**TASK GOAL:** Could you repeat the lines of the records from the one containing "Pega do escudo" through the one containing "Tem misericórdia de mim, SENHOR, porq", inclusive, substituting "acessos" for "visualizações" and leaving everything else unchanged?

::: SOURCE DATA

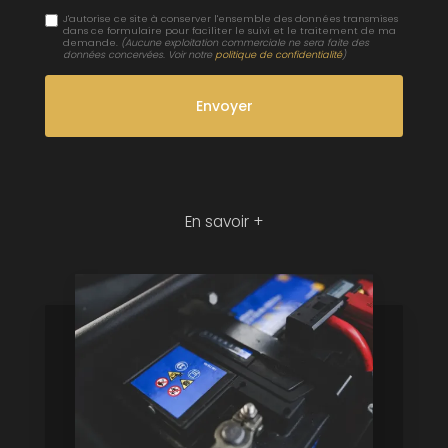
J'autorise ce site à conserver l'ensemble des données transmises
dans ce formulaire pour faciliter le suivi et le traitement de ma
demande.
(Aucune exploitation commerciale ne sera faite des
données concervées. Voir notre
politique de confidentialité
)
En savoir +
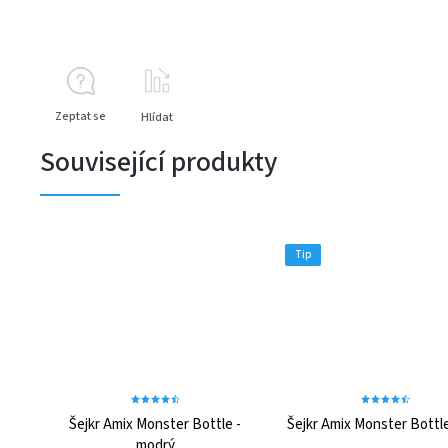
Zeptat se
Hlídat
Související produkty
Tip
Šejkr Amix Monster Bottle -
Šejkr Amix Monster Bott
modrý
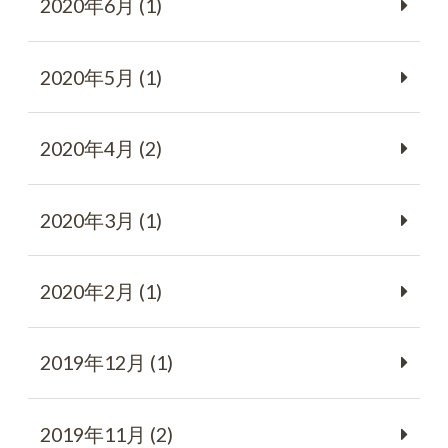
2020年6月 (1)
2020年5月 (1)
2020年4月 (2)
2020年3月 (1)
2020年2月 (1)
2019年12月 (1)
2019年11月 (2)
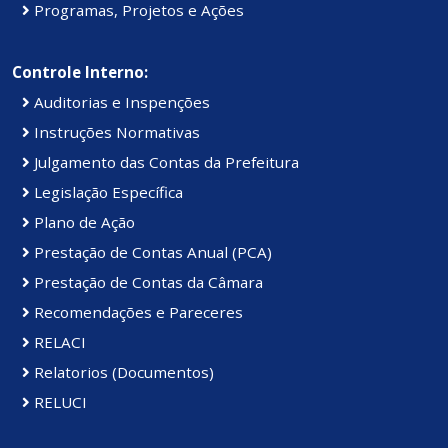
Programas, Projetos e Ações
Controle Interno:
Auditorias e Inspenções
Instruções Normativas
Julgamento das Contas da Prefeitura
Legislação Específica
Plano de Ação
Prestação de Contas Anual (PCA)
Prestação de Contas da Câmara
Recomendações e Pareceres
RELACI
Relatorios (Documentos)
RELUCI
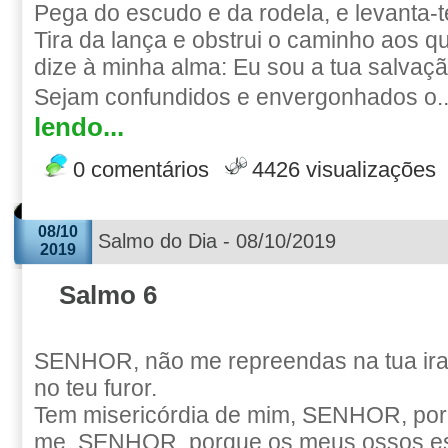
Pega do escudo e da rodela, e levanta-
Tira da lança e obstrui o caminho aos 
dize à minha alma: Eu sou a tua salvaçã
Sejam confundidos e envergonhados o.
lendo...
0 comentários
4426 visualizações
08/10
Salmo do Dia - 08/10/2019
2019
Salmo 6
SENHOR, não me repreendas na tua ira
no teu furor.
Tem misericórdia de mim, SENHOR, porq
me, SENHOR, porque os meus ossos es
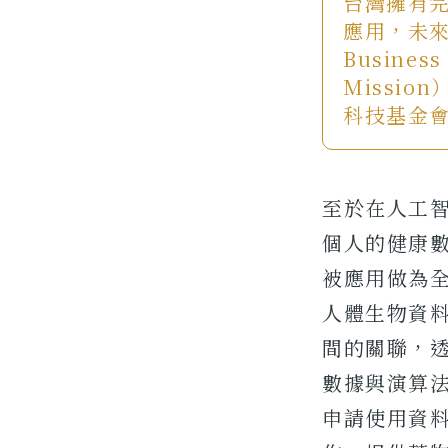
台灣擁有
應用，未來
Busines
Missi
科技基金會
至於在人工
個人的健康
被應用做為全人
人體生物資料
間的關聯，透
數據與演算
申請使用資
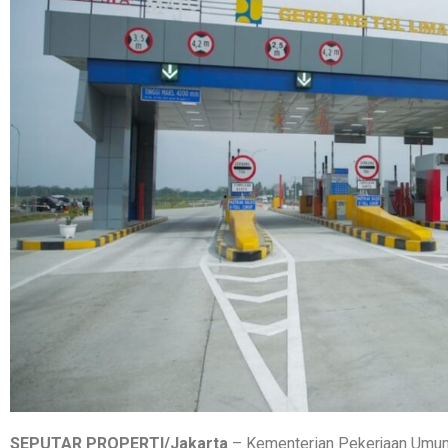
SEPUTAR PROPERTI/Jakarta
– Kementerian Pekerjaan Umu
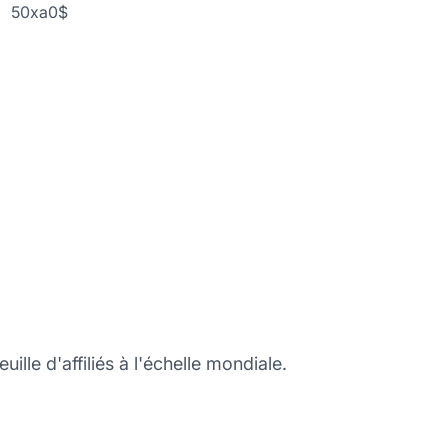
50xa0$
ille d'affiliés à l'échelle mondiale.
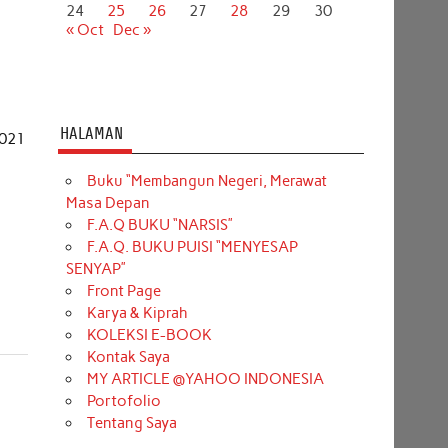
24
25
26
27
28
29
30
« Oct
Dec »
HALAMAN
 021
Buku “Membangun Negeri, Merawat
Masa Depan
F.A.Q BUKU “NARSIS”
F.A.Q. BUKU PUISI “MENYESAP
SENYAP”
Front Page
Karya & Kiprah
KOLEKSI E-BOOK
Kontak Saya
MY ARTICLE @YAHOO INDONESIA
Portofolio
Tentang Saya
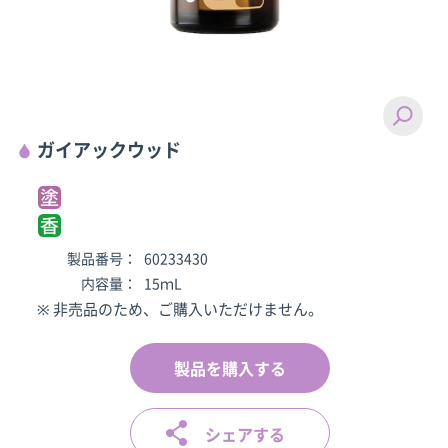
ガイアックウッド
製品番号：
60233430
内容量：
15ｍL
※ 非売品のため、ご購入いただけません。
製品を購入する
シェアする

::::::

**YOUR RESPONSE:**
Pega do escudo e da rodela, e levanta-
Tira da lança e obstrui o caminho aos 
dize à minha alma: Eu sou a tua salvaçã
Sejam confundidos e envergonhados o.
lendo...
0 comentários
4426 acessos
08/10
Salmo do Dia - 08/10/2019
2019
Salmo 6
SENHOR, não me repreendas na tua ira
no teu furor.
Tem misericórdia de mim, SENHOR, porq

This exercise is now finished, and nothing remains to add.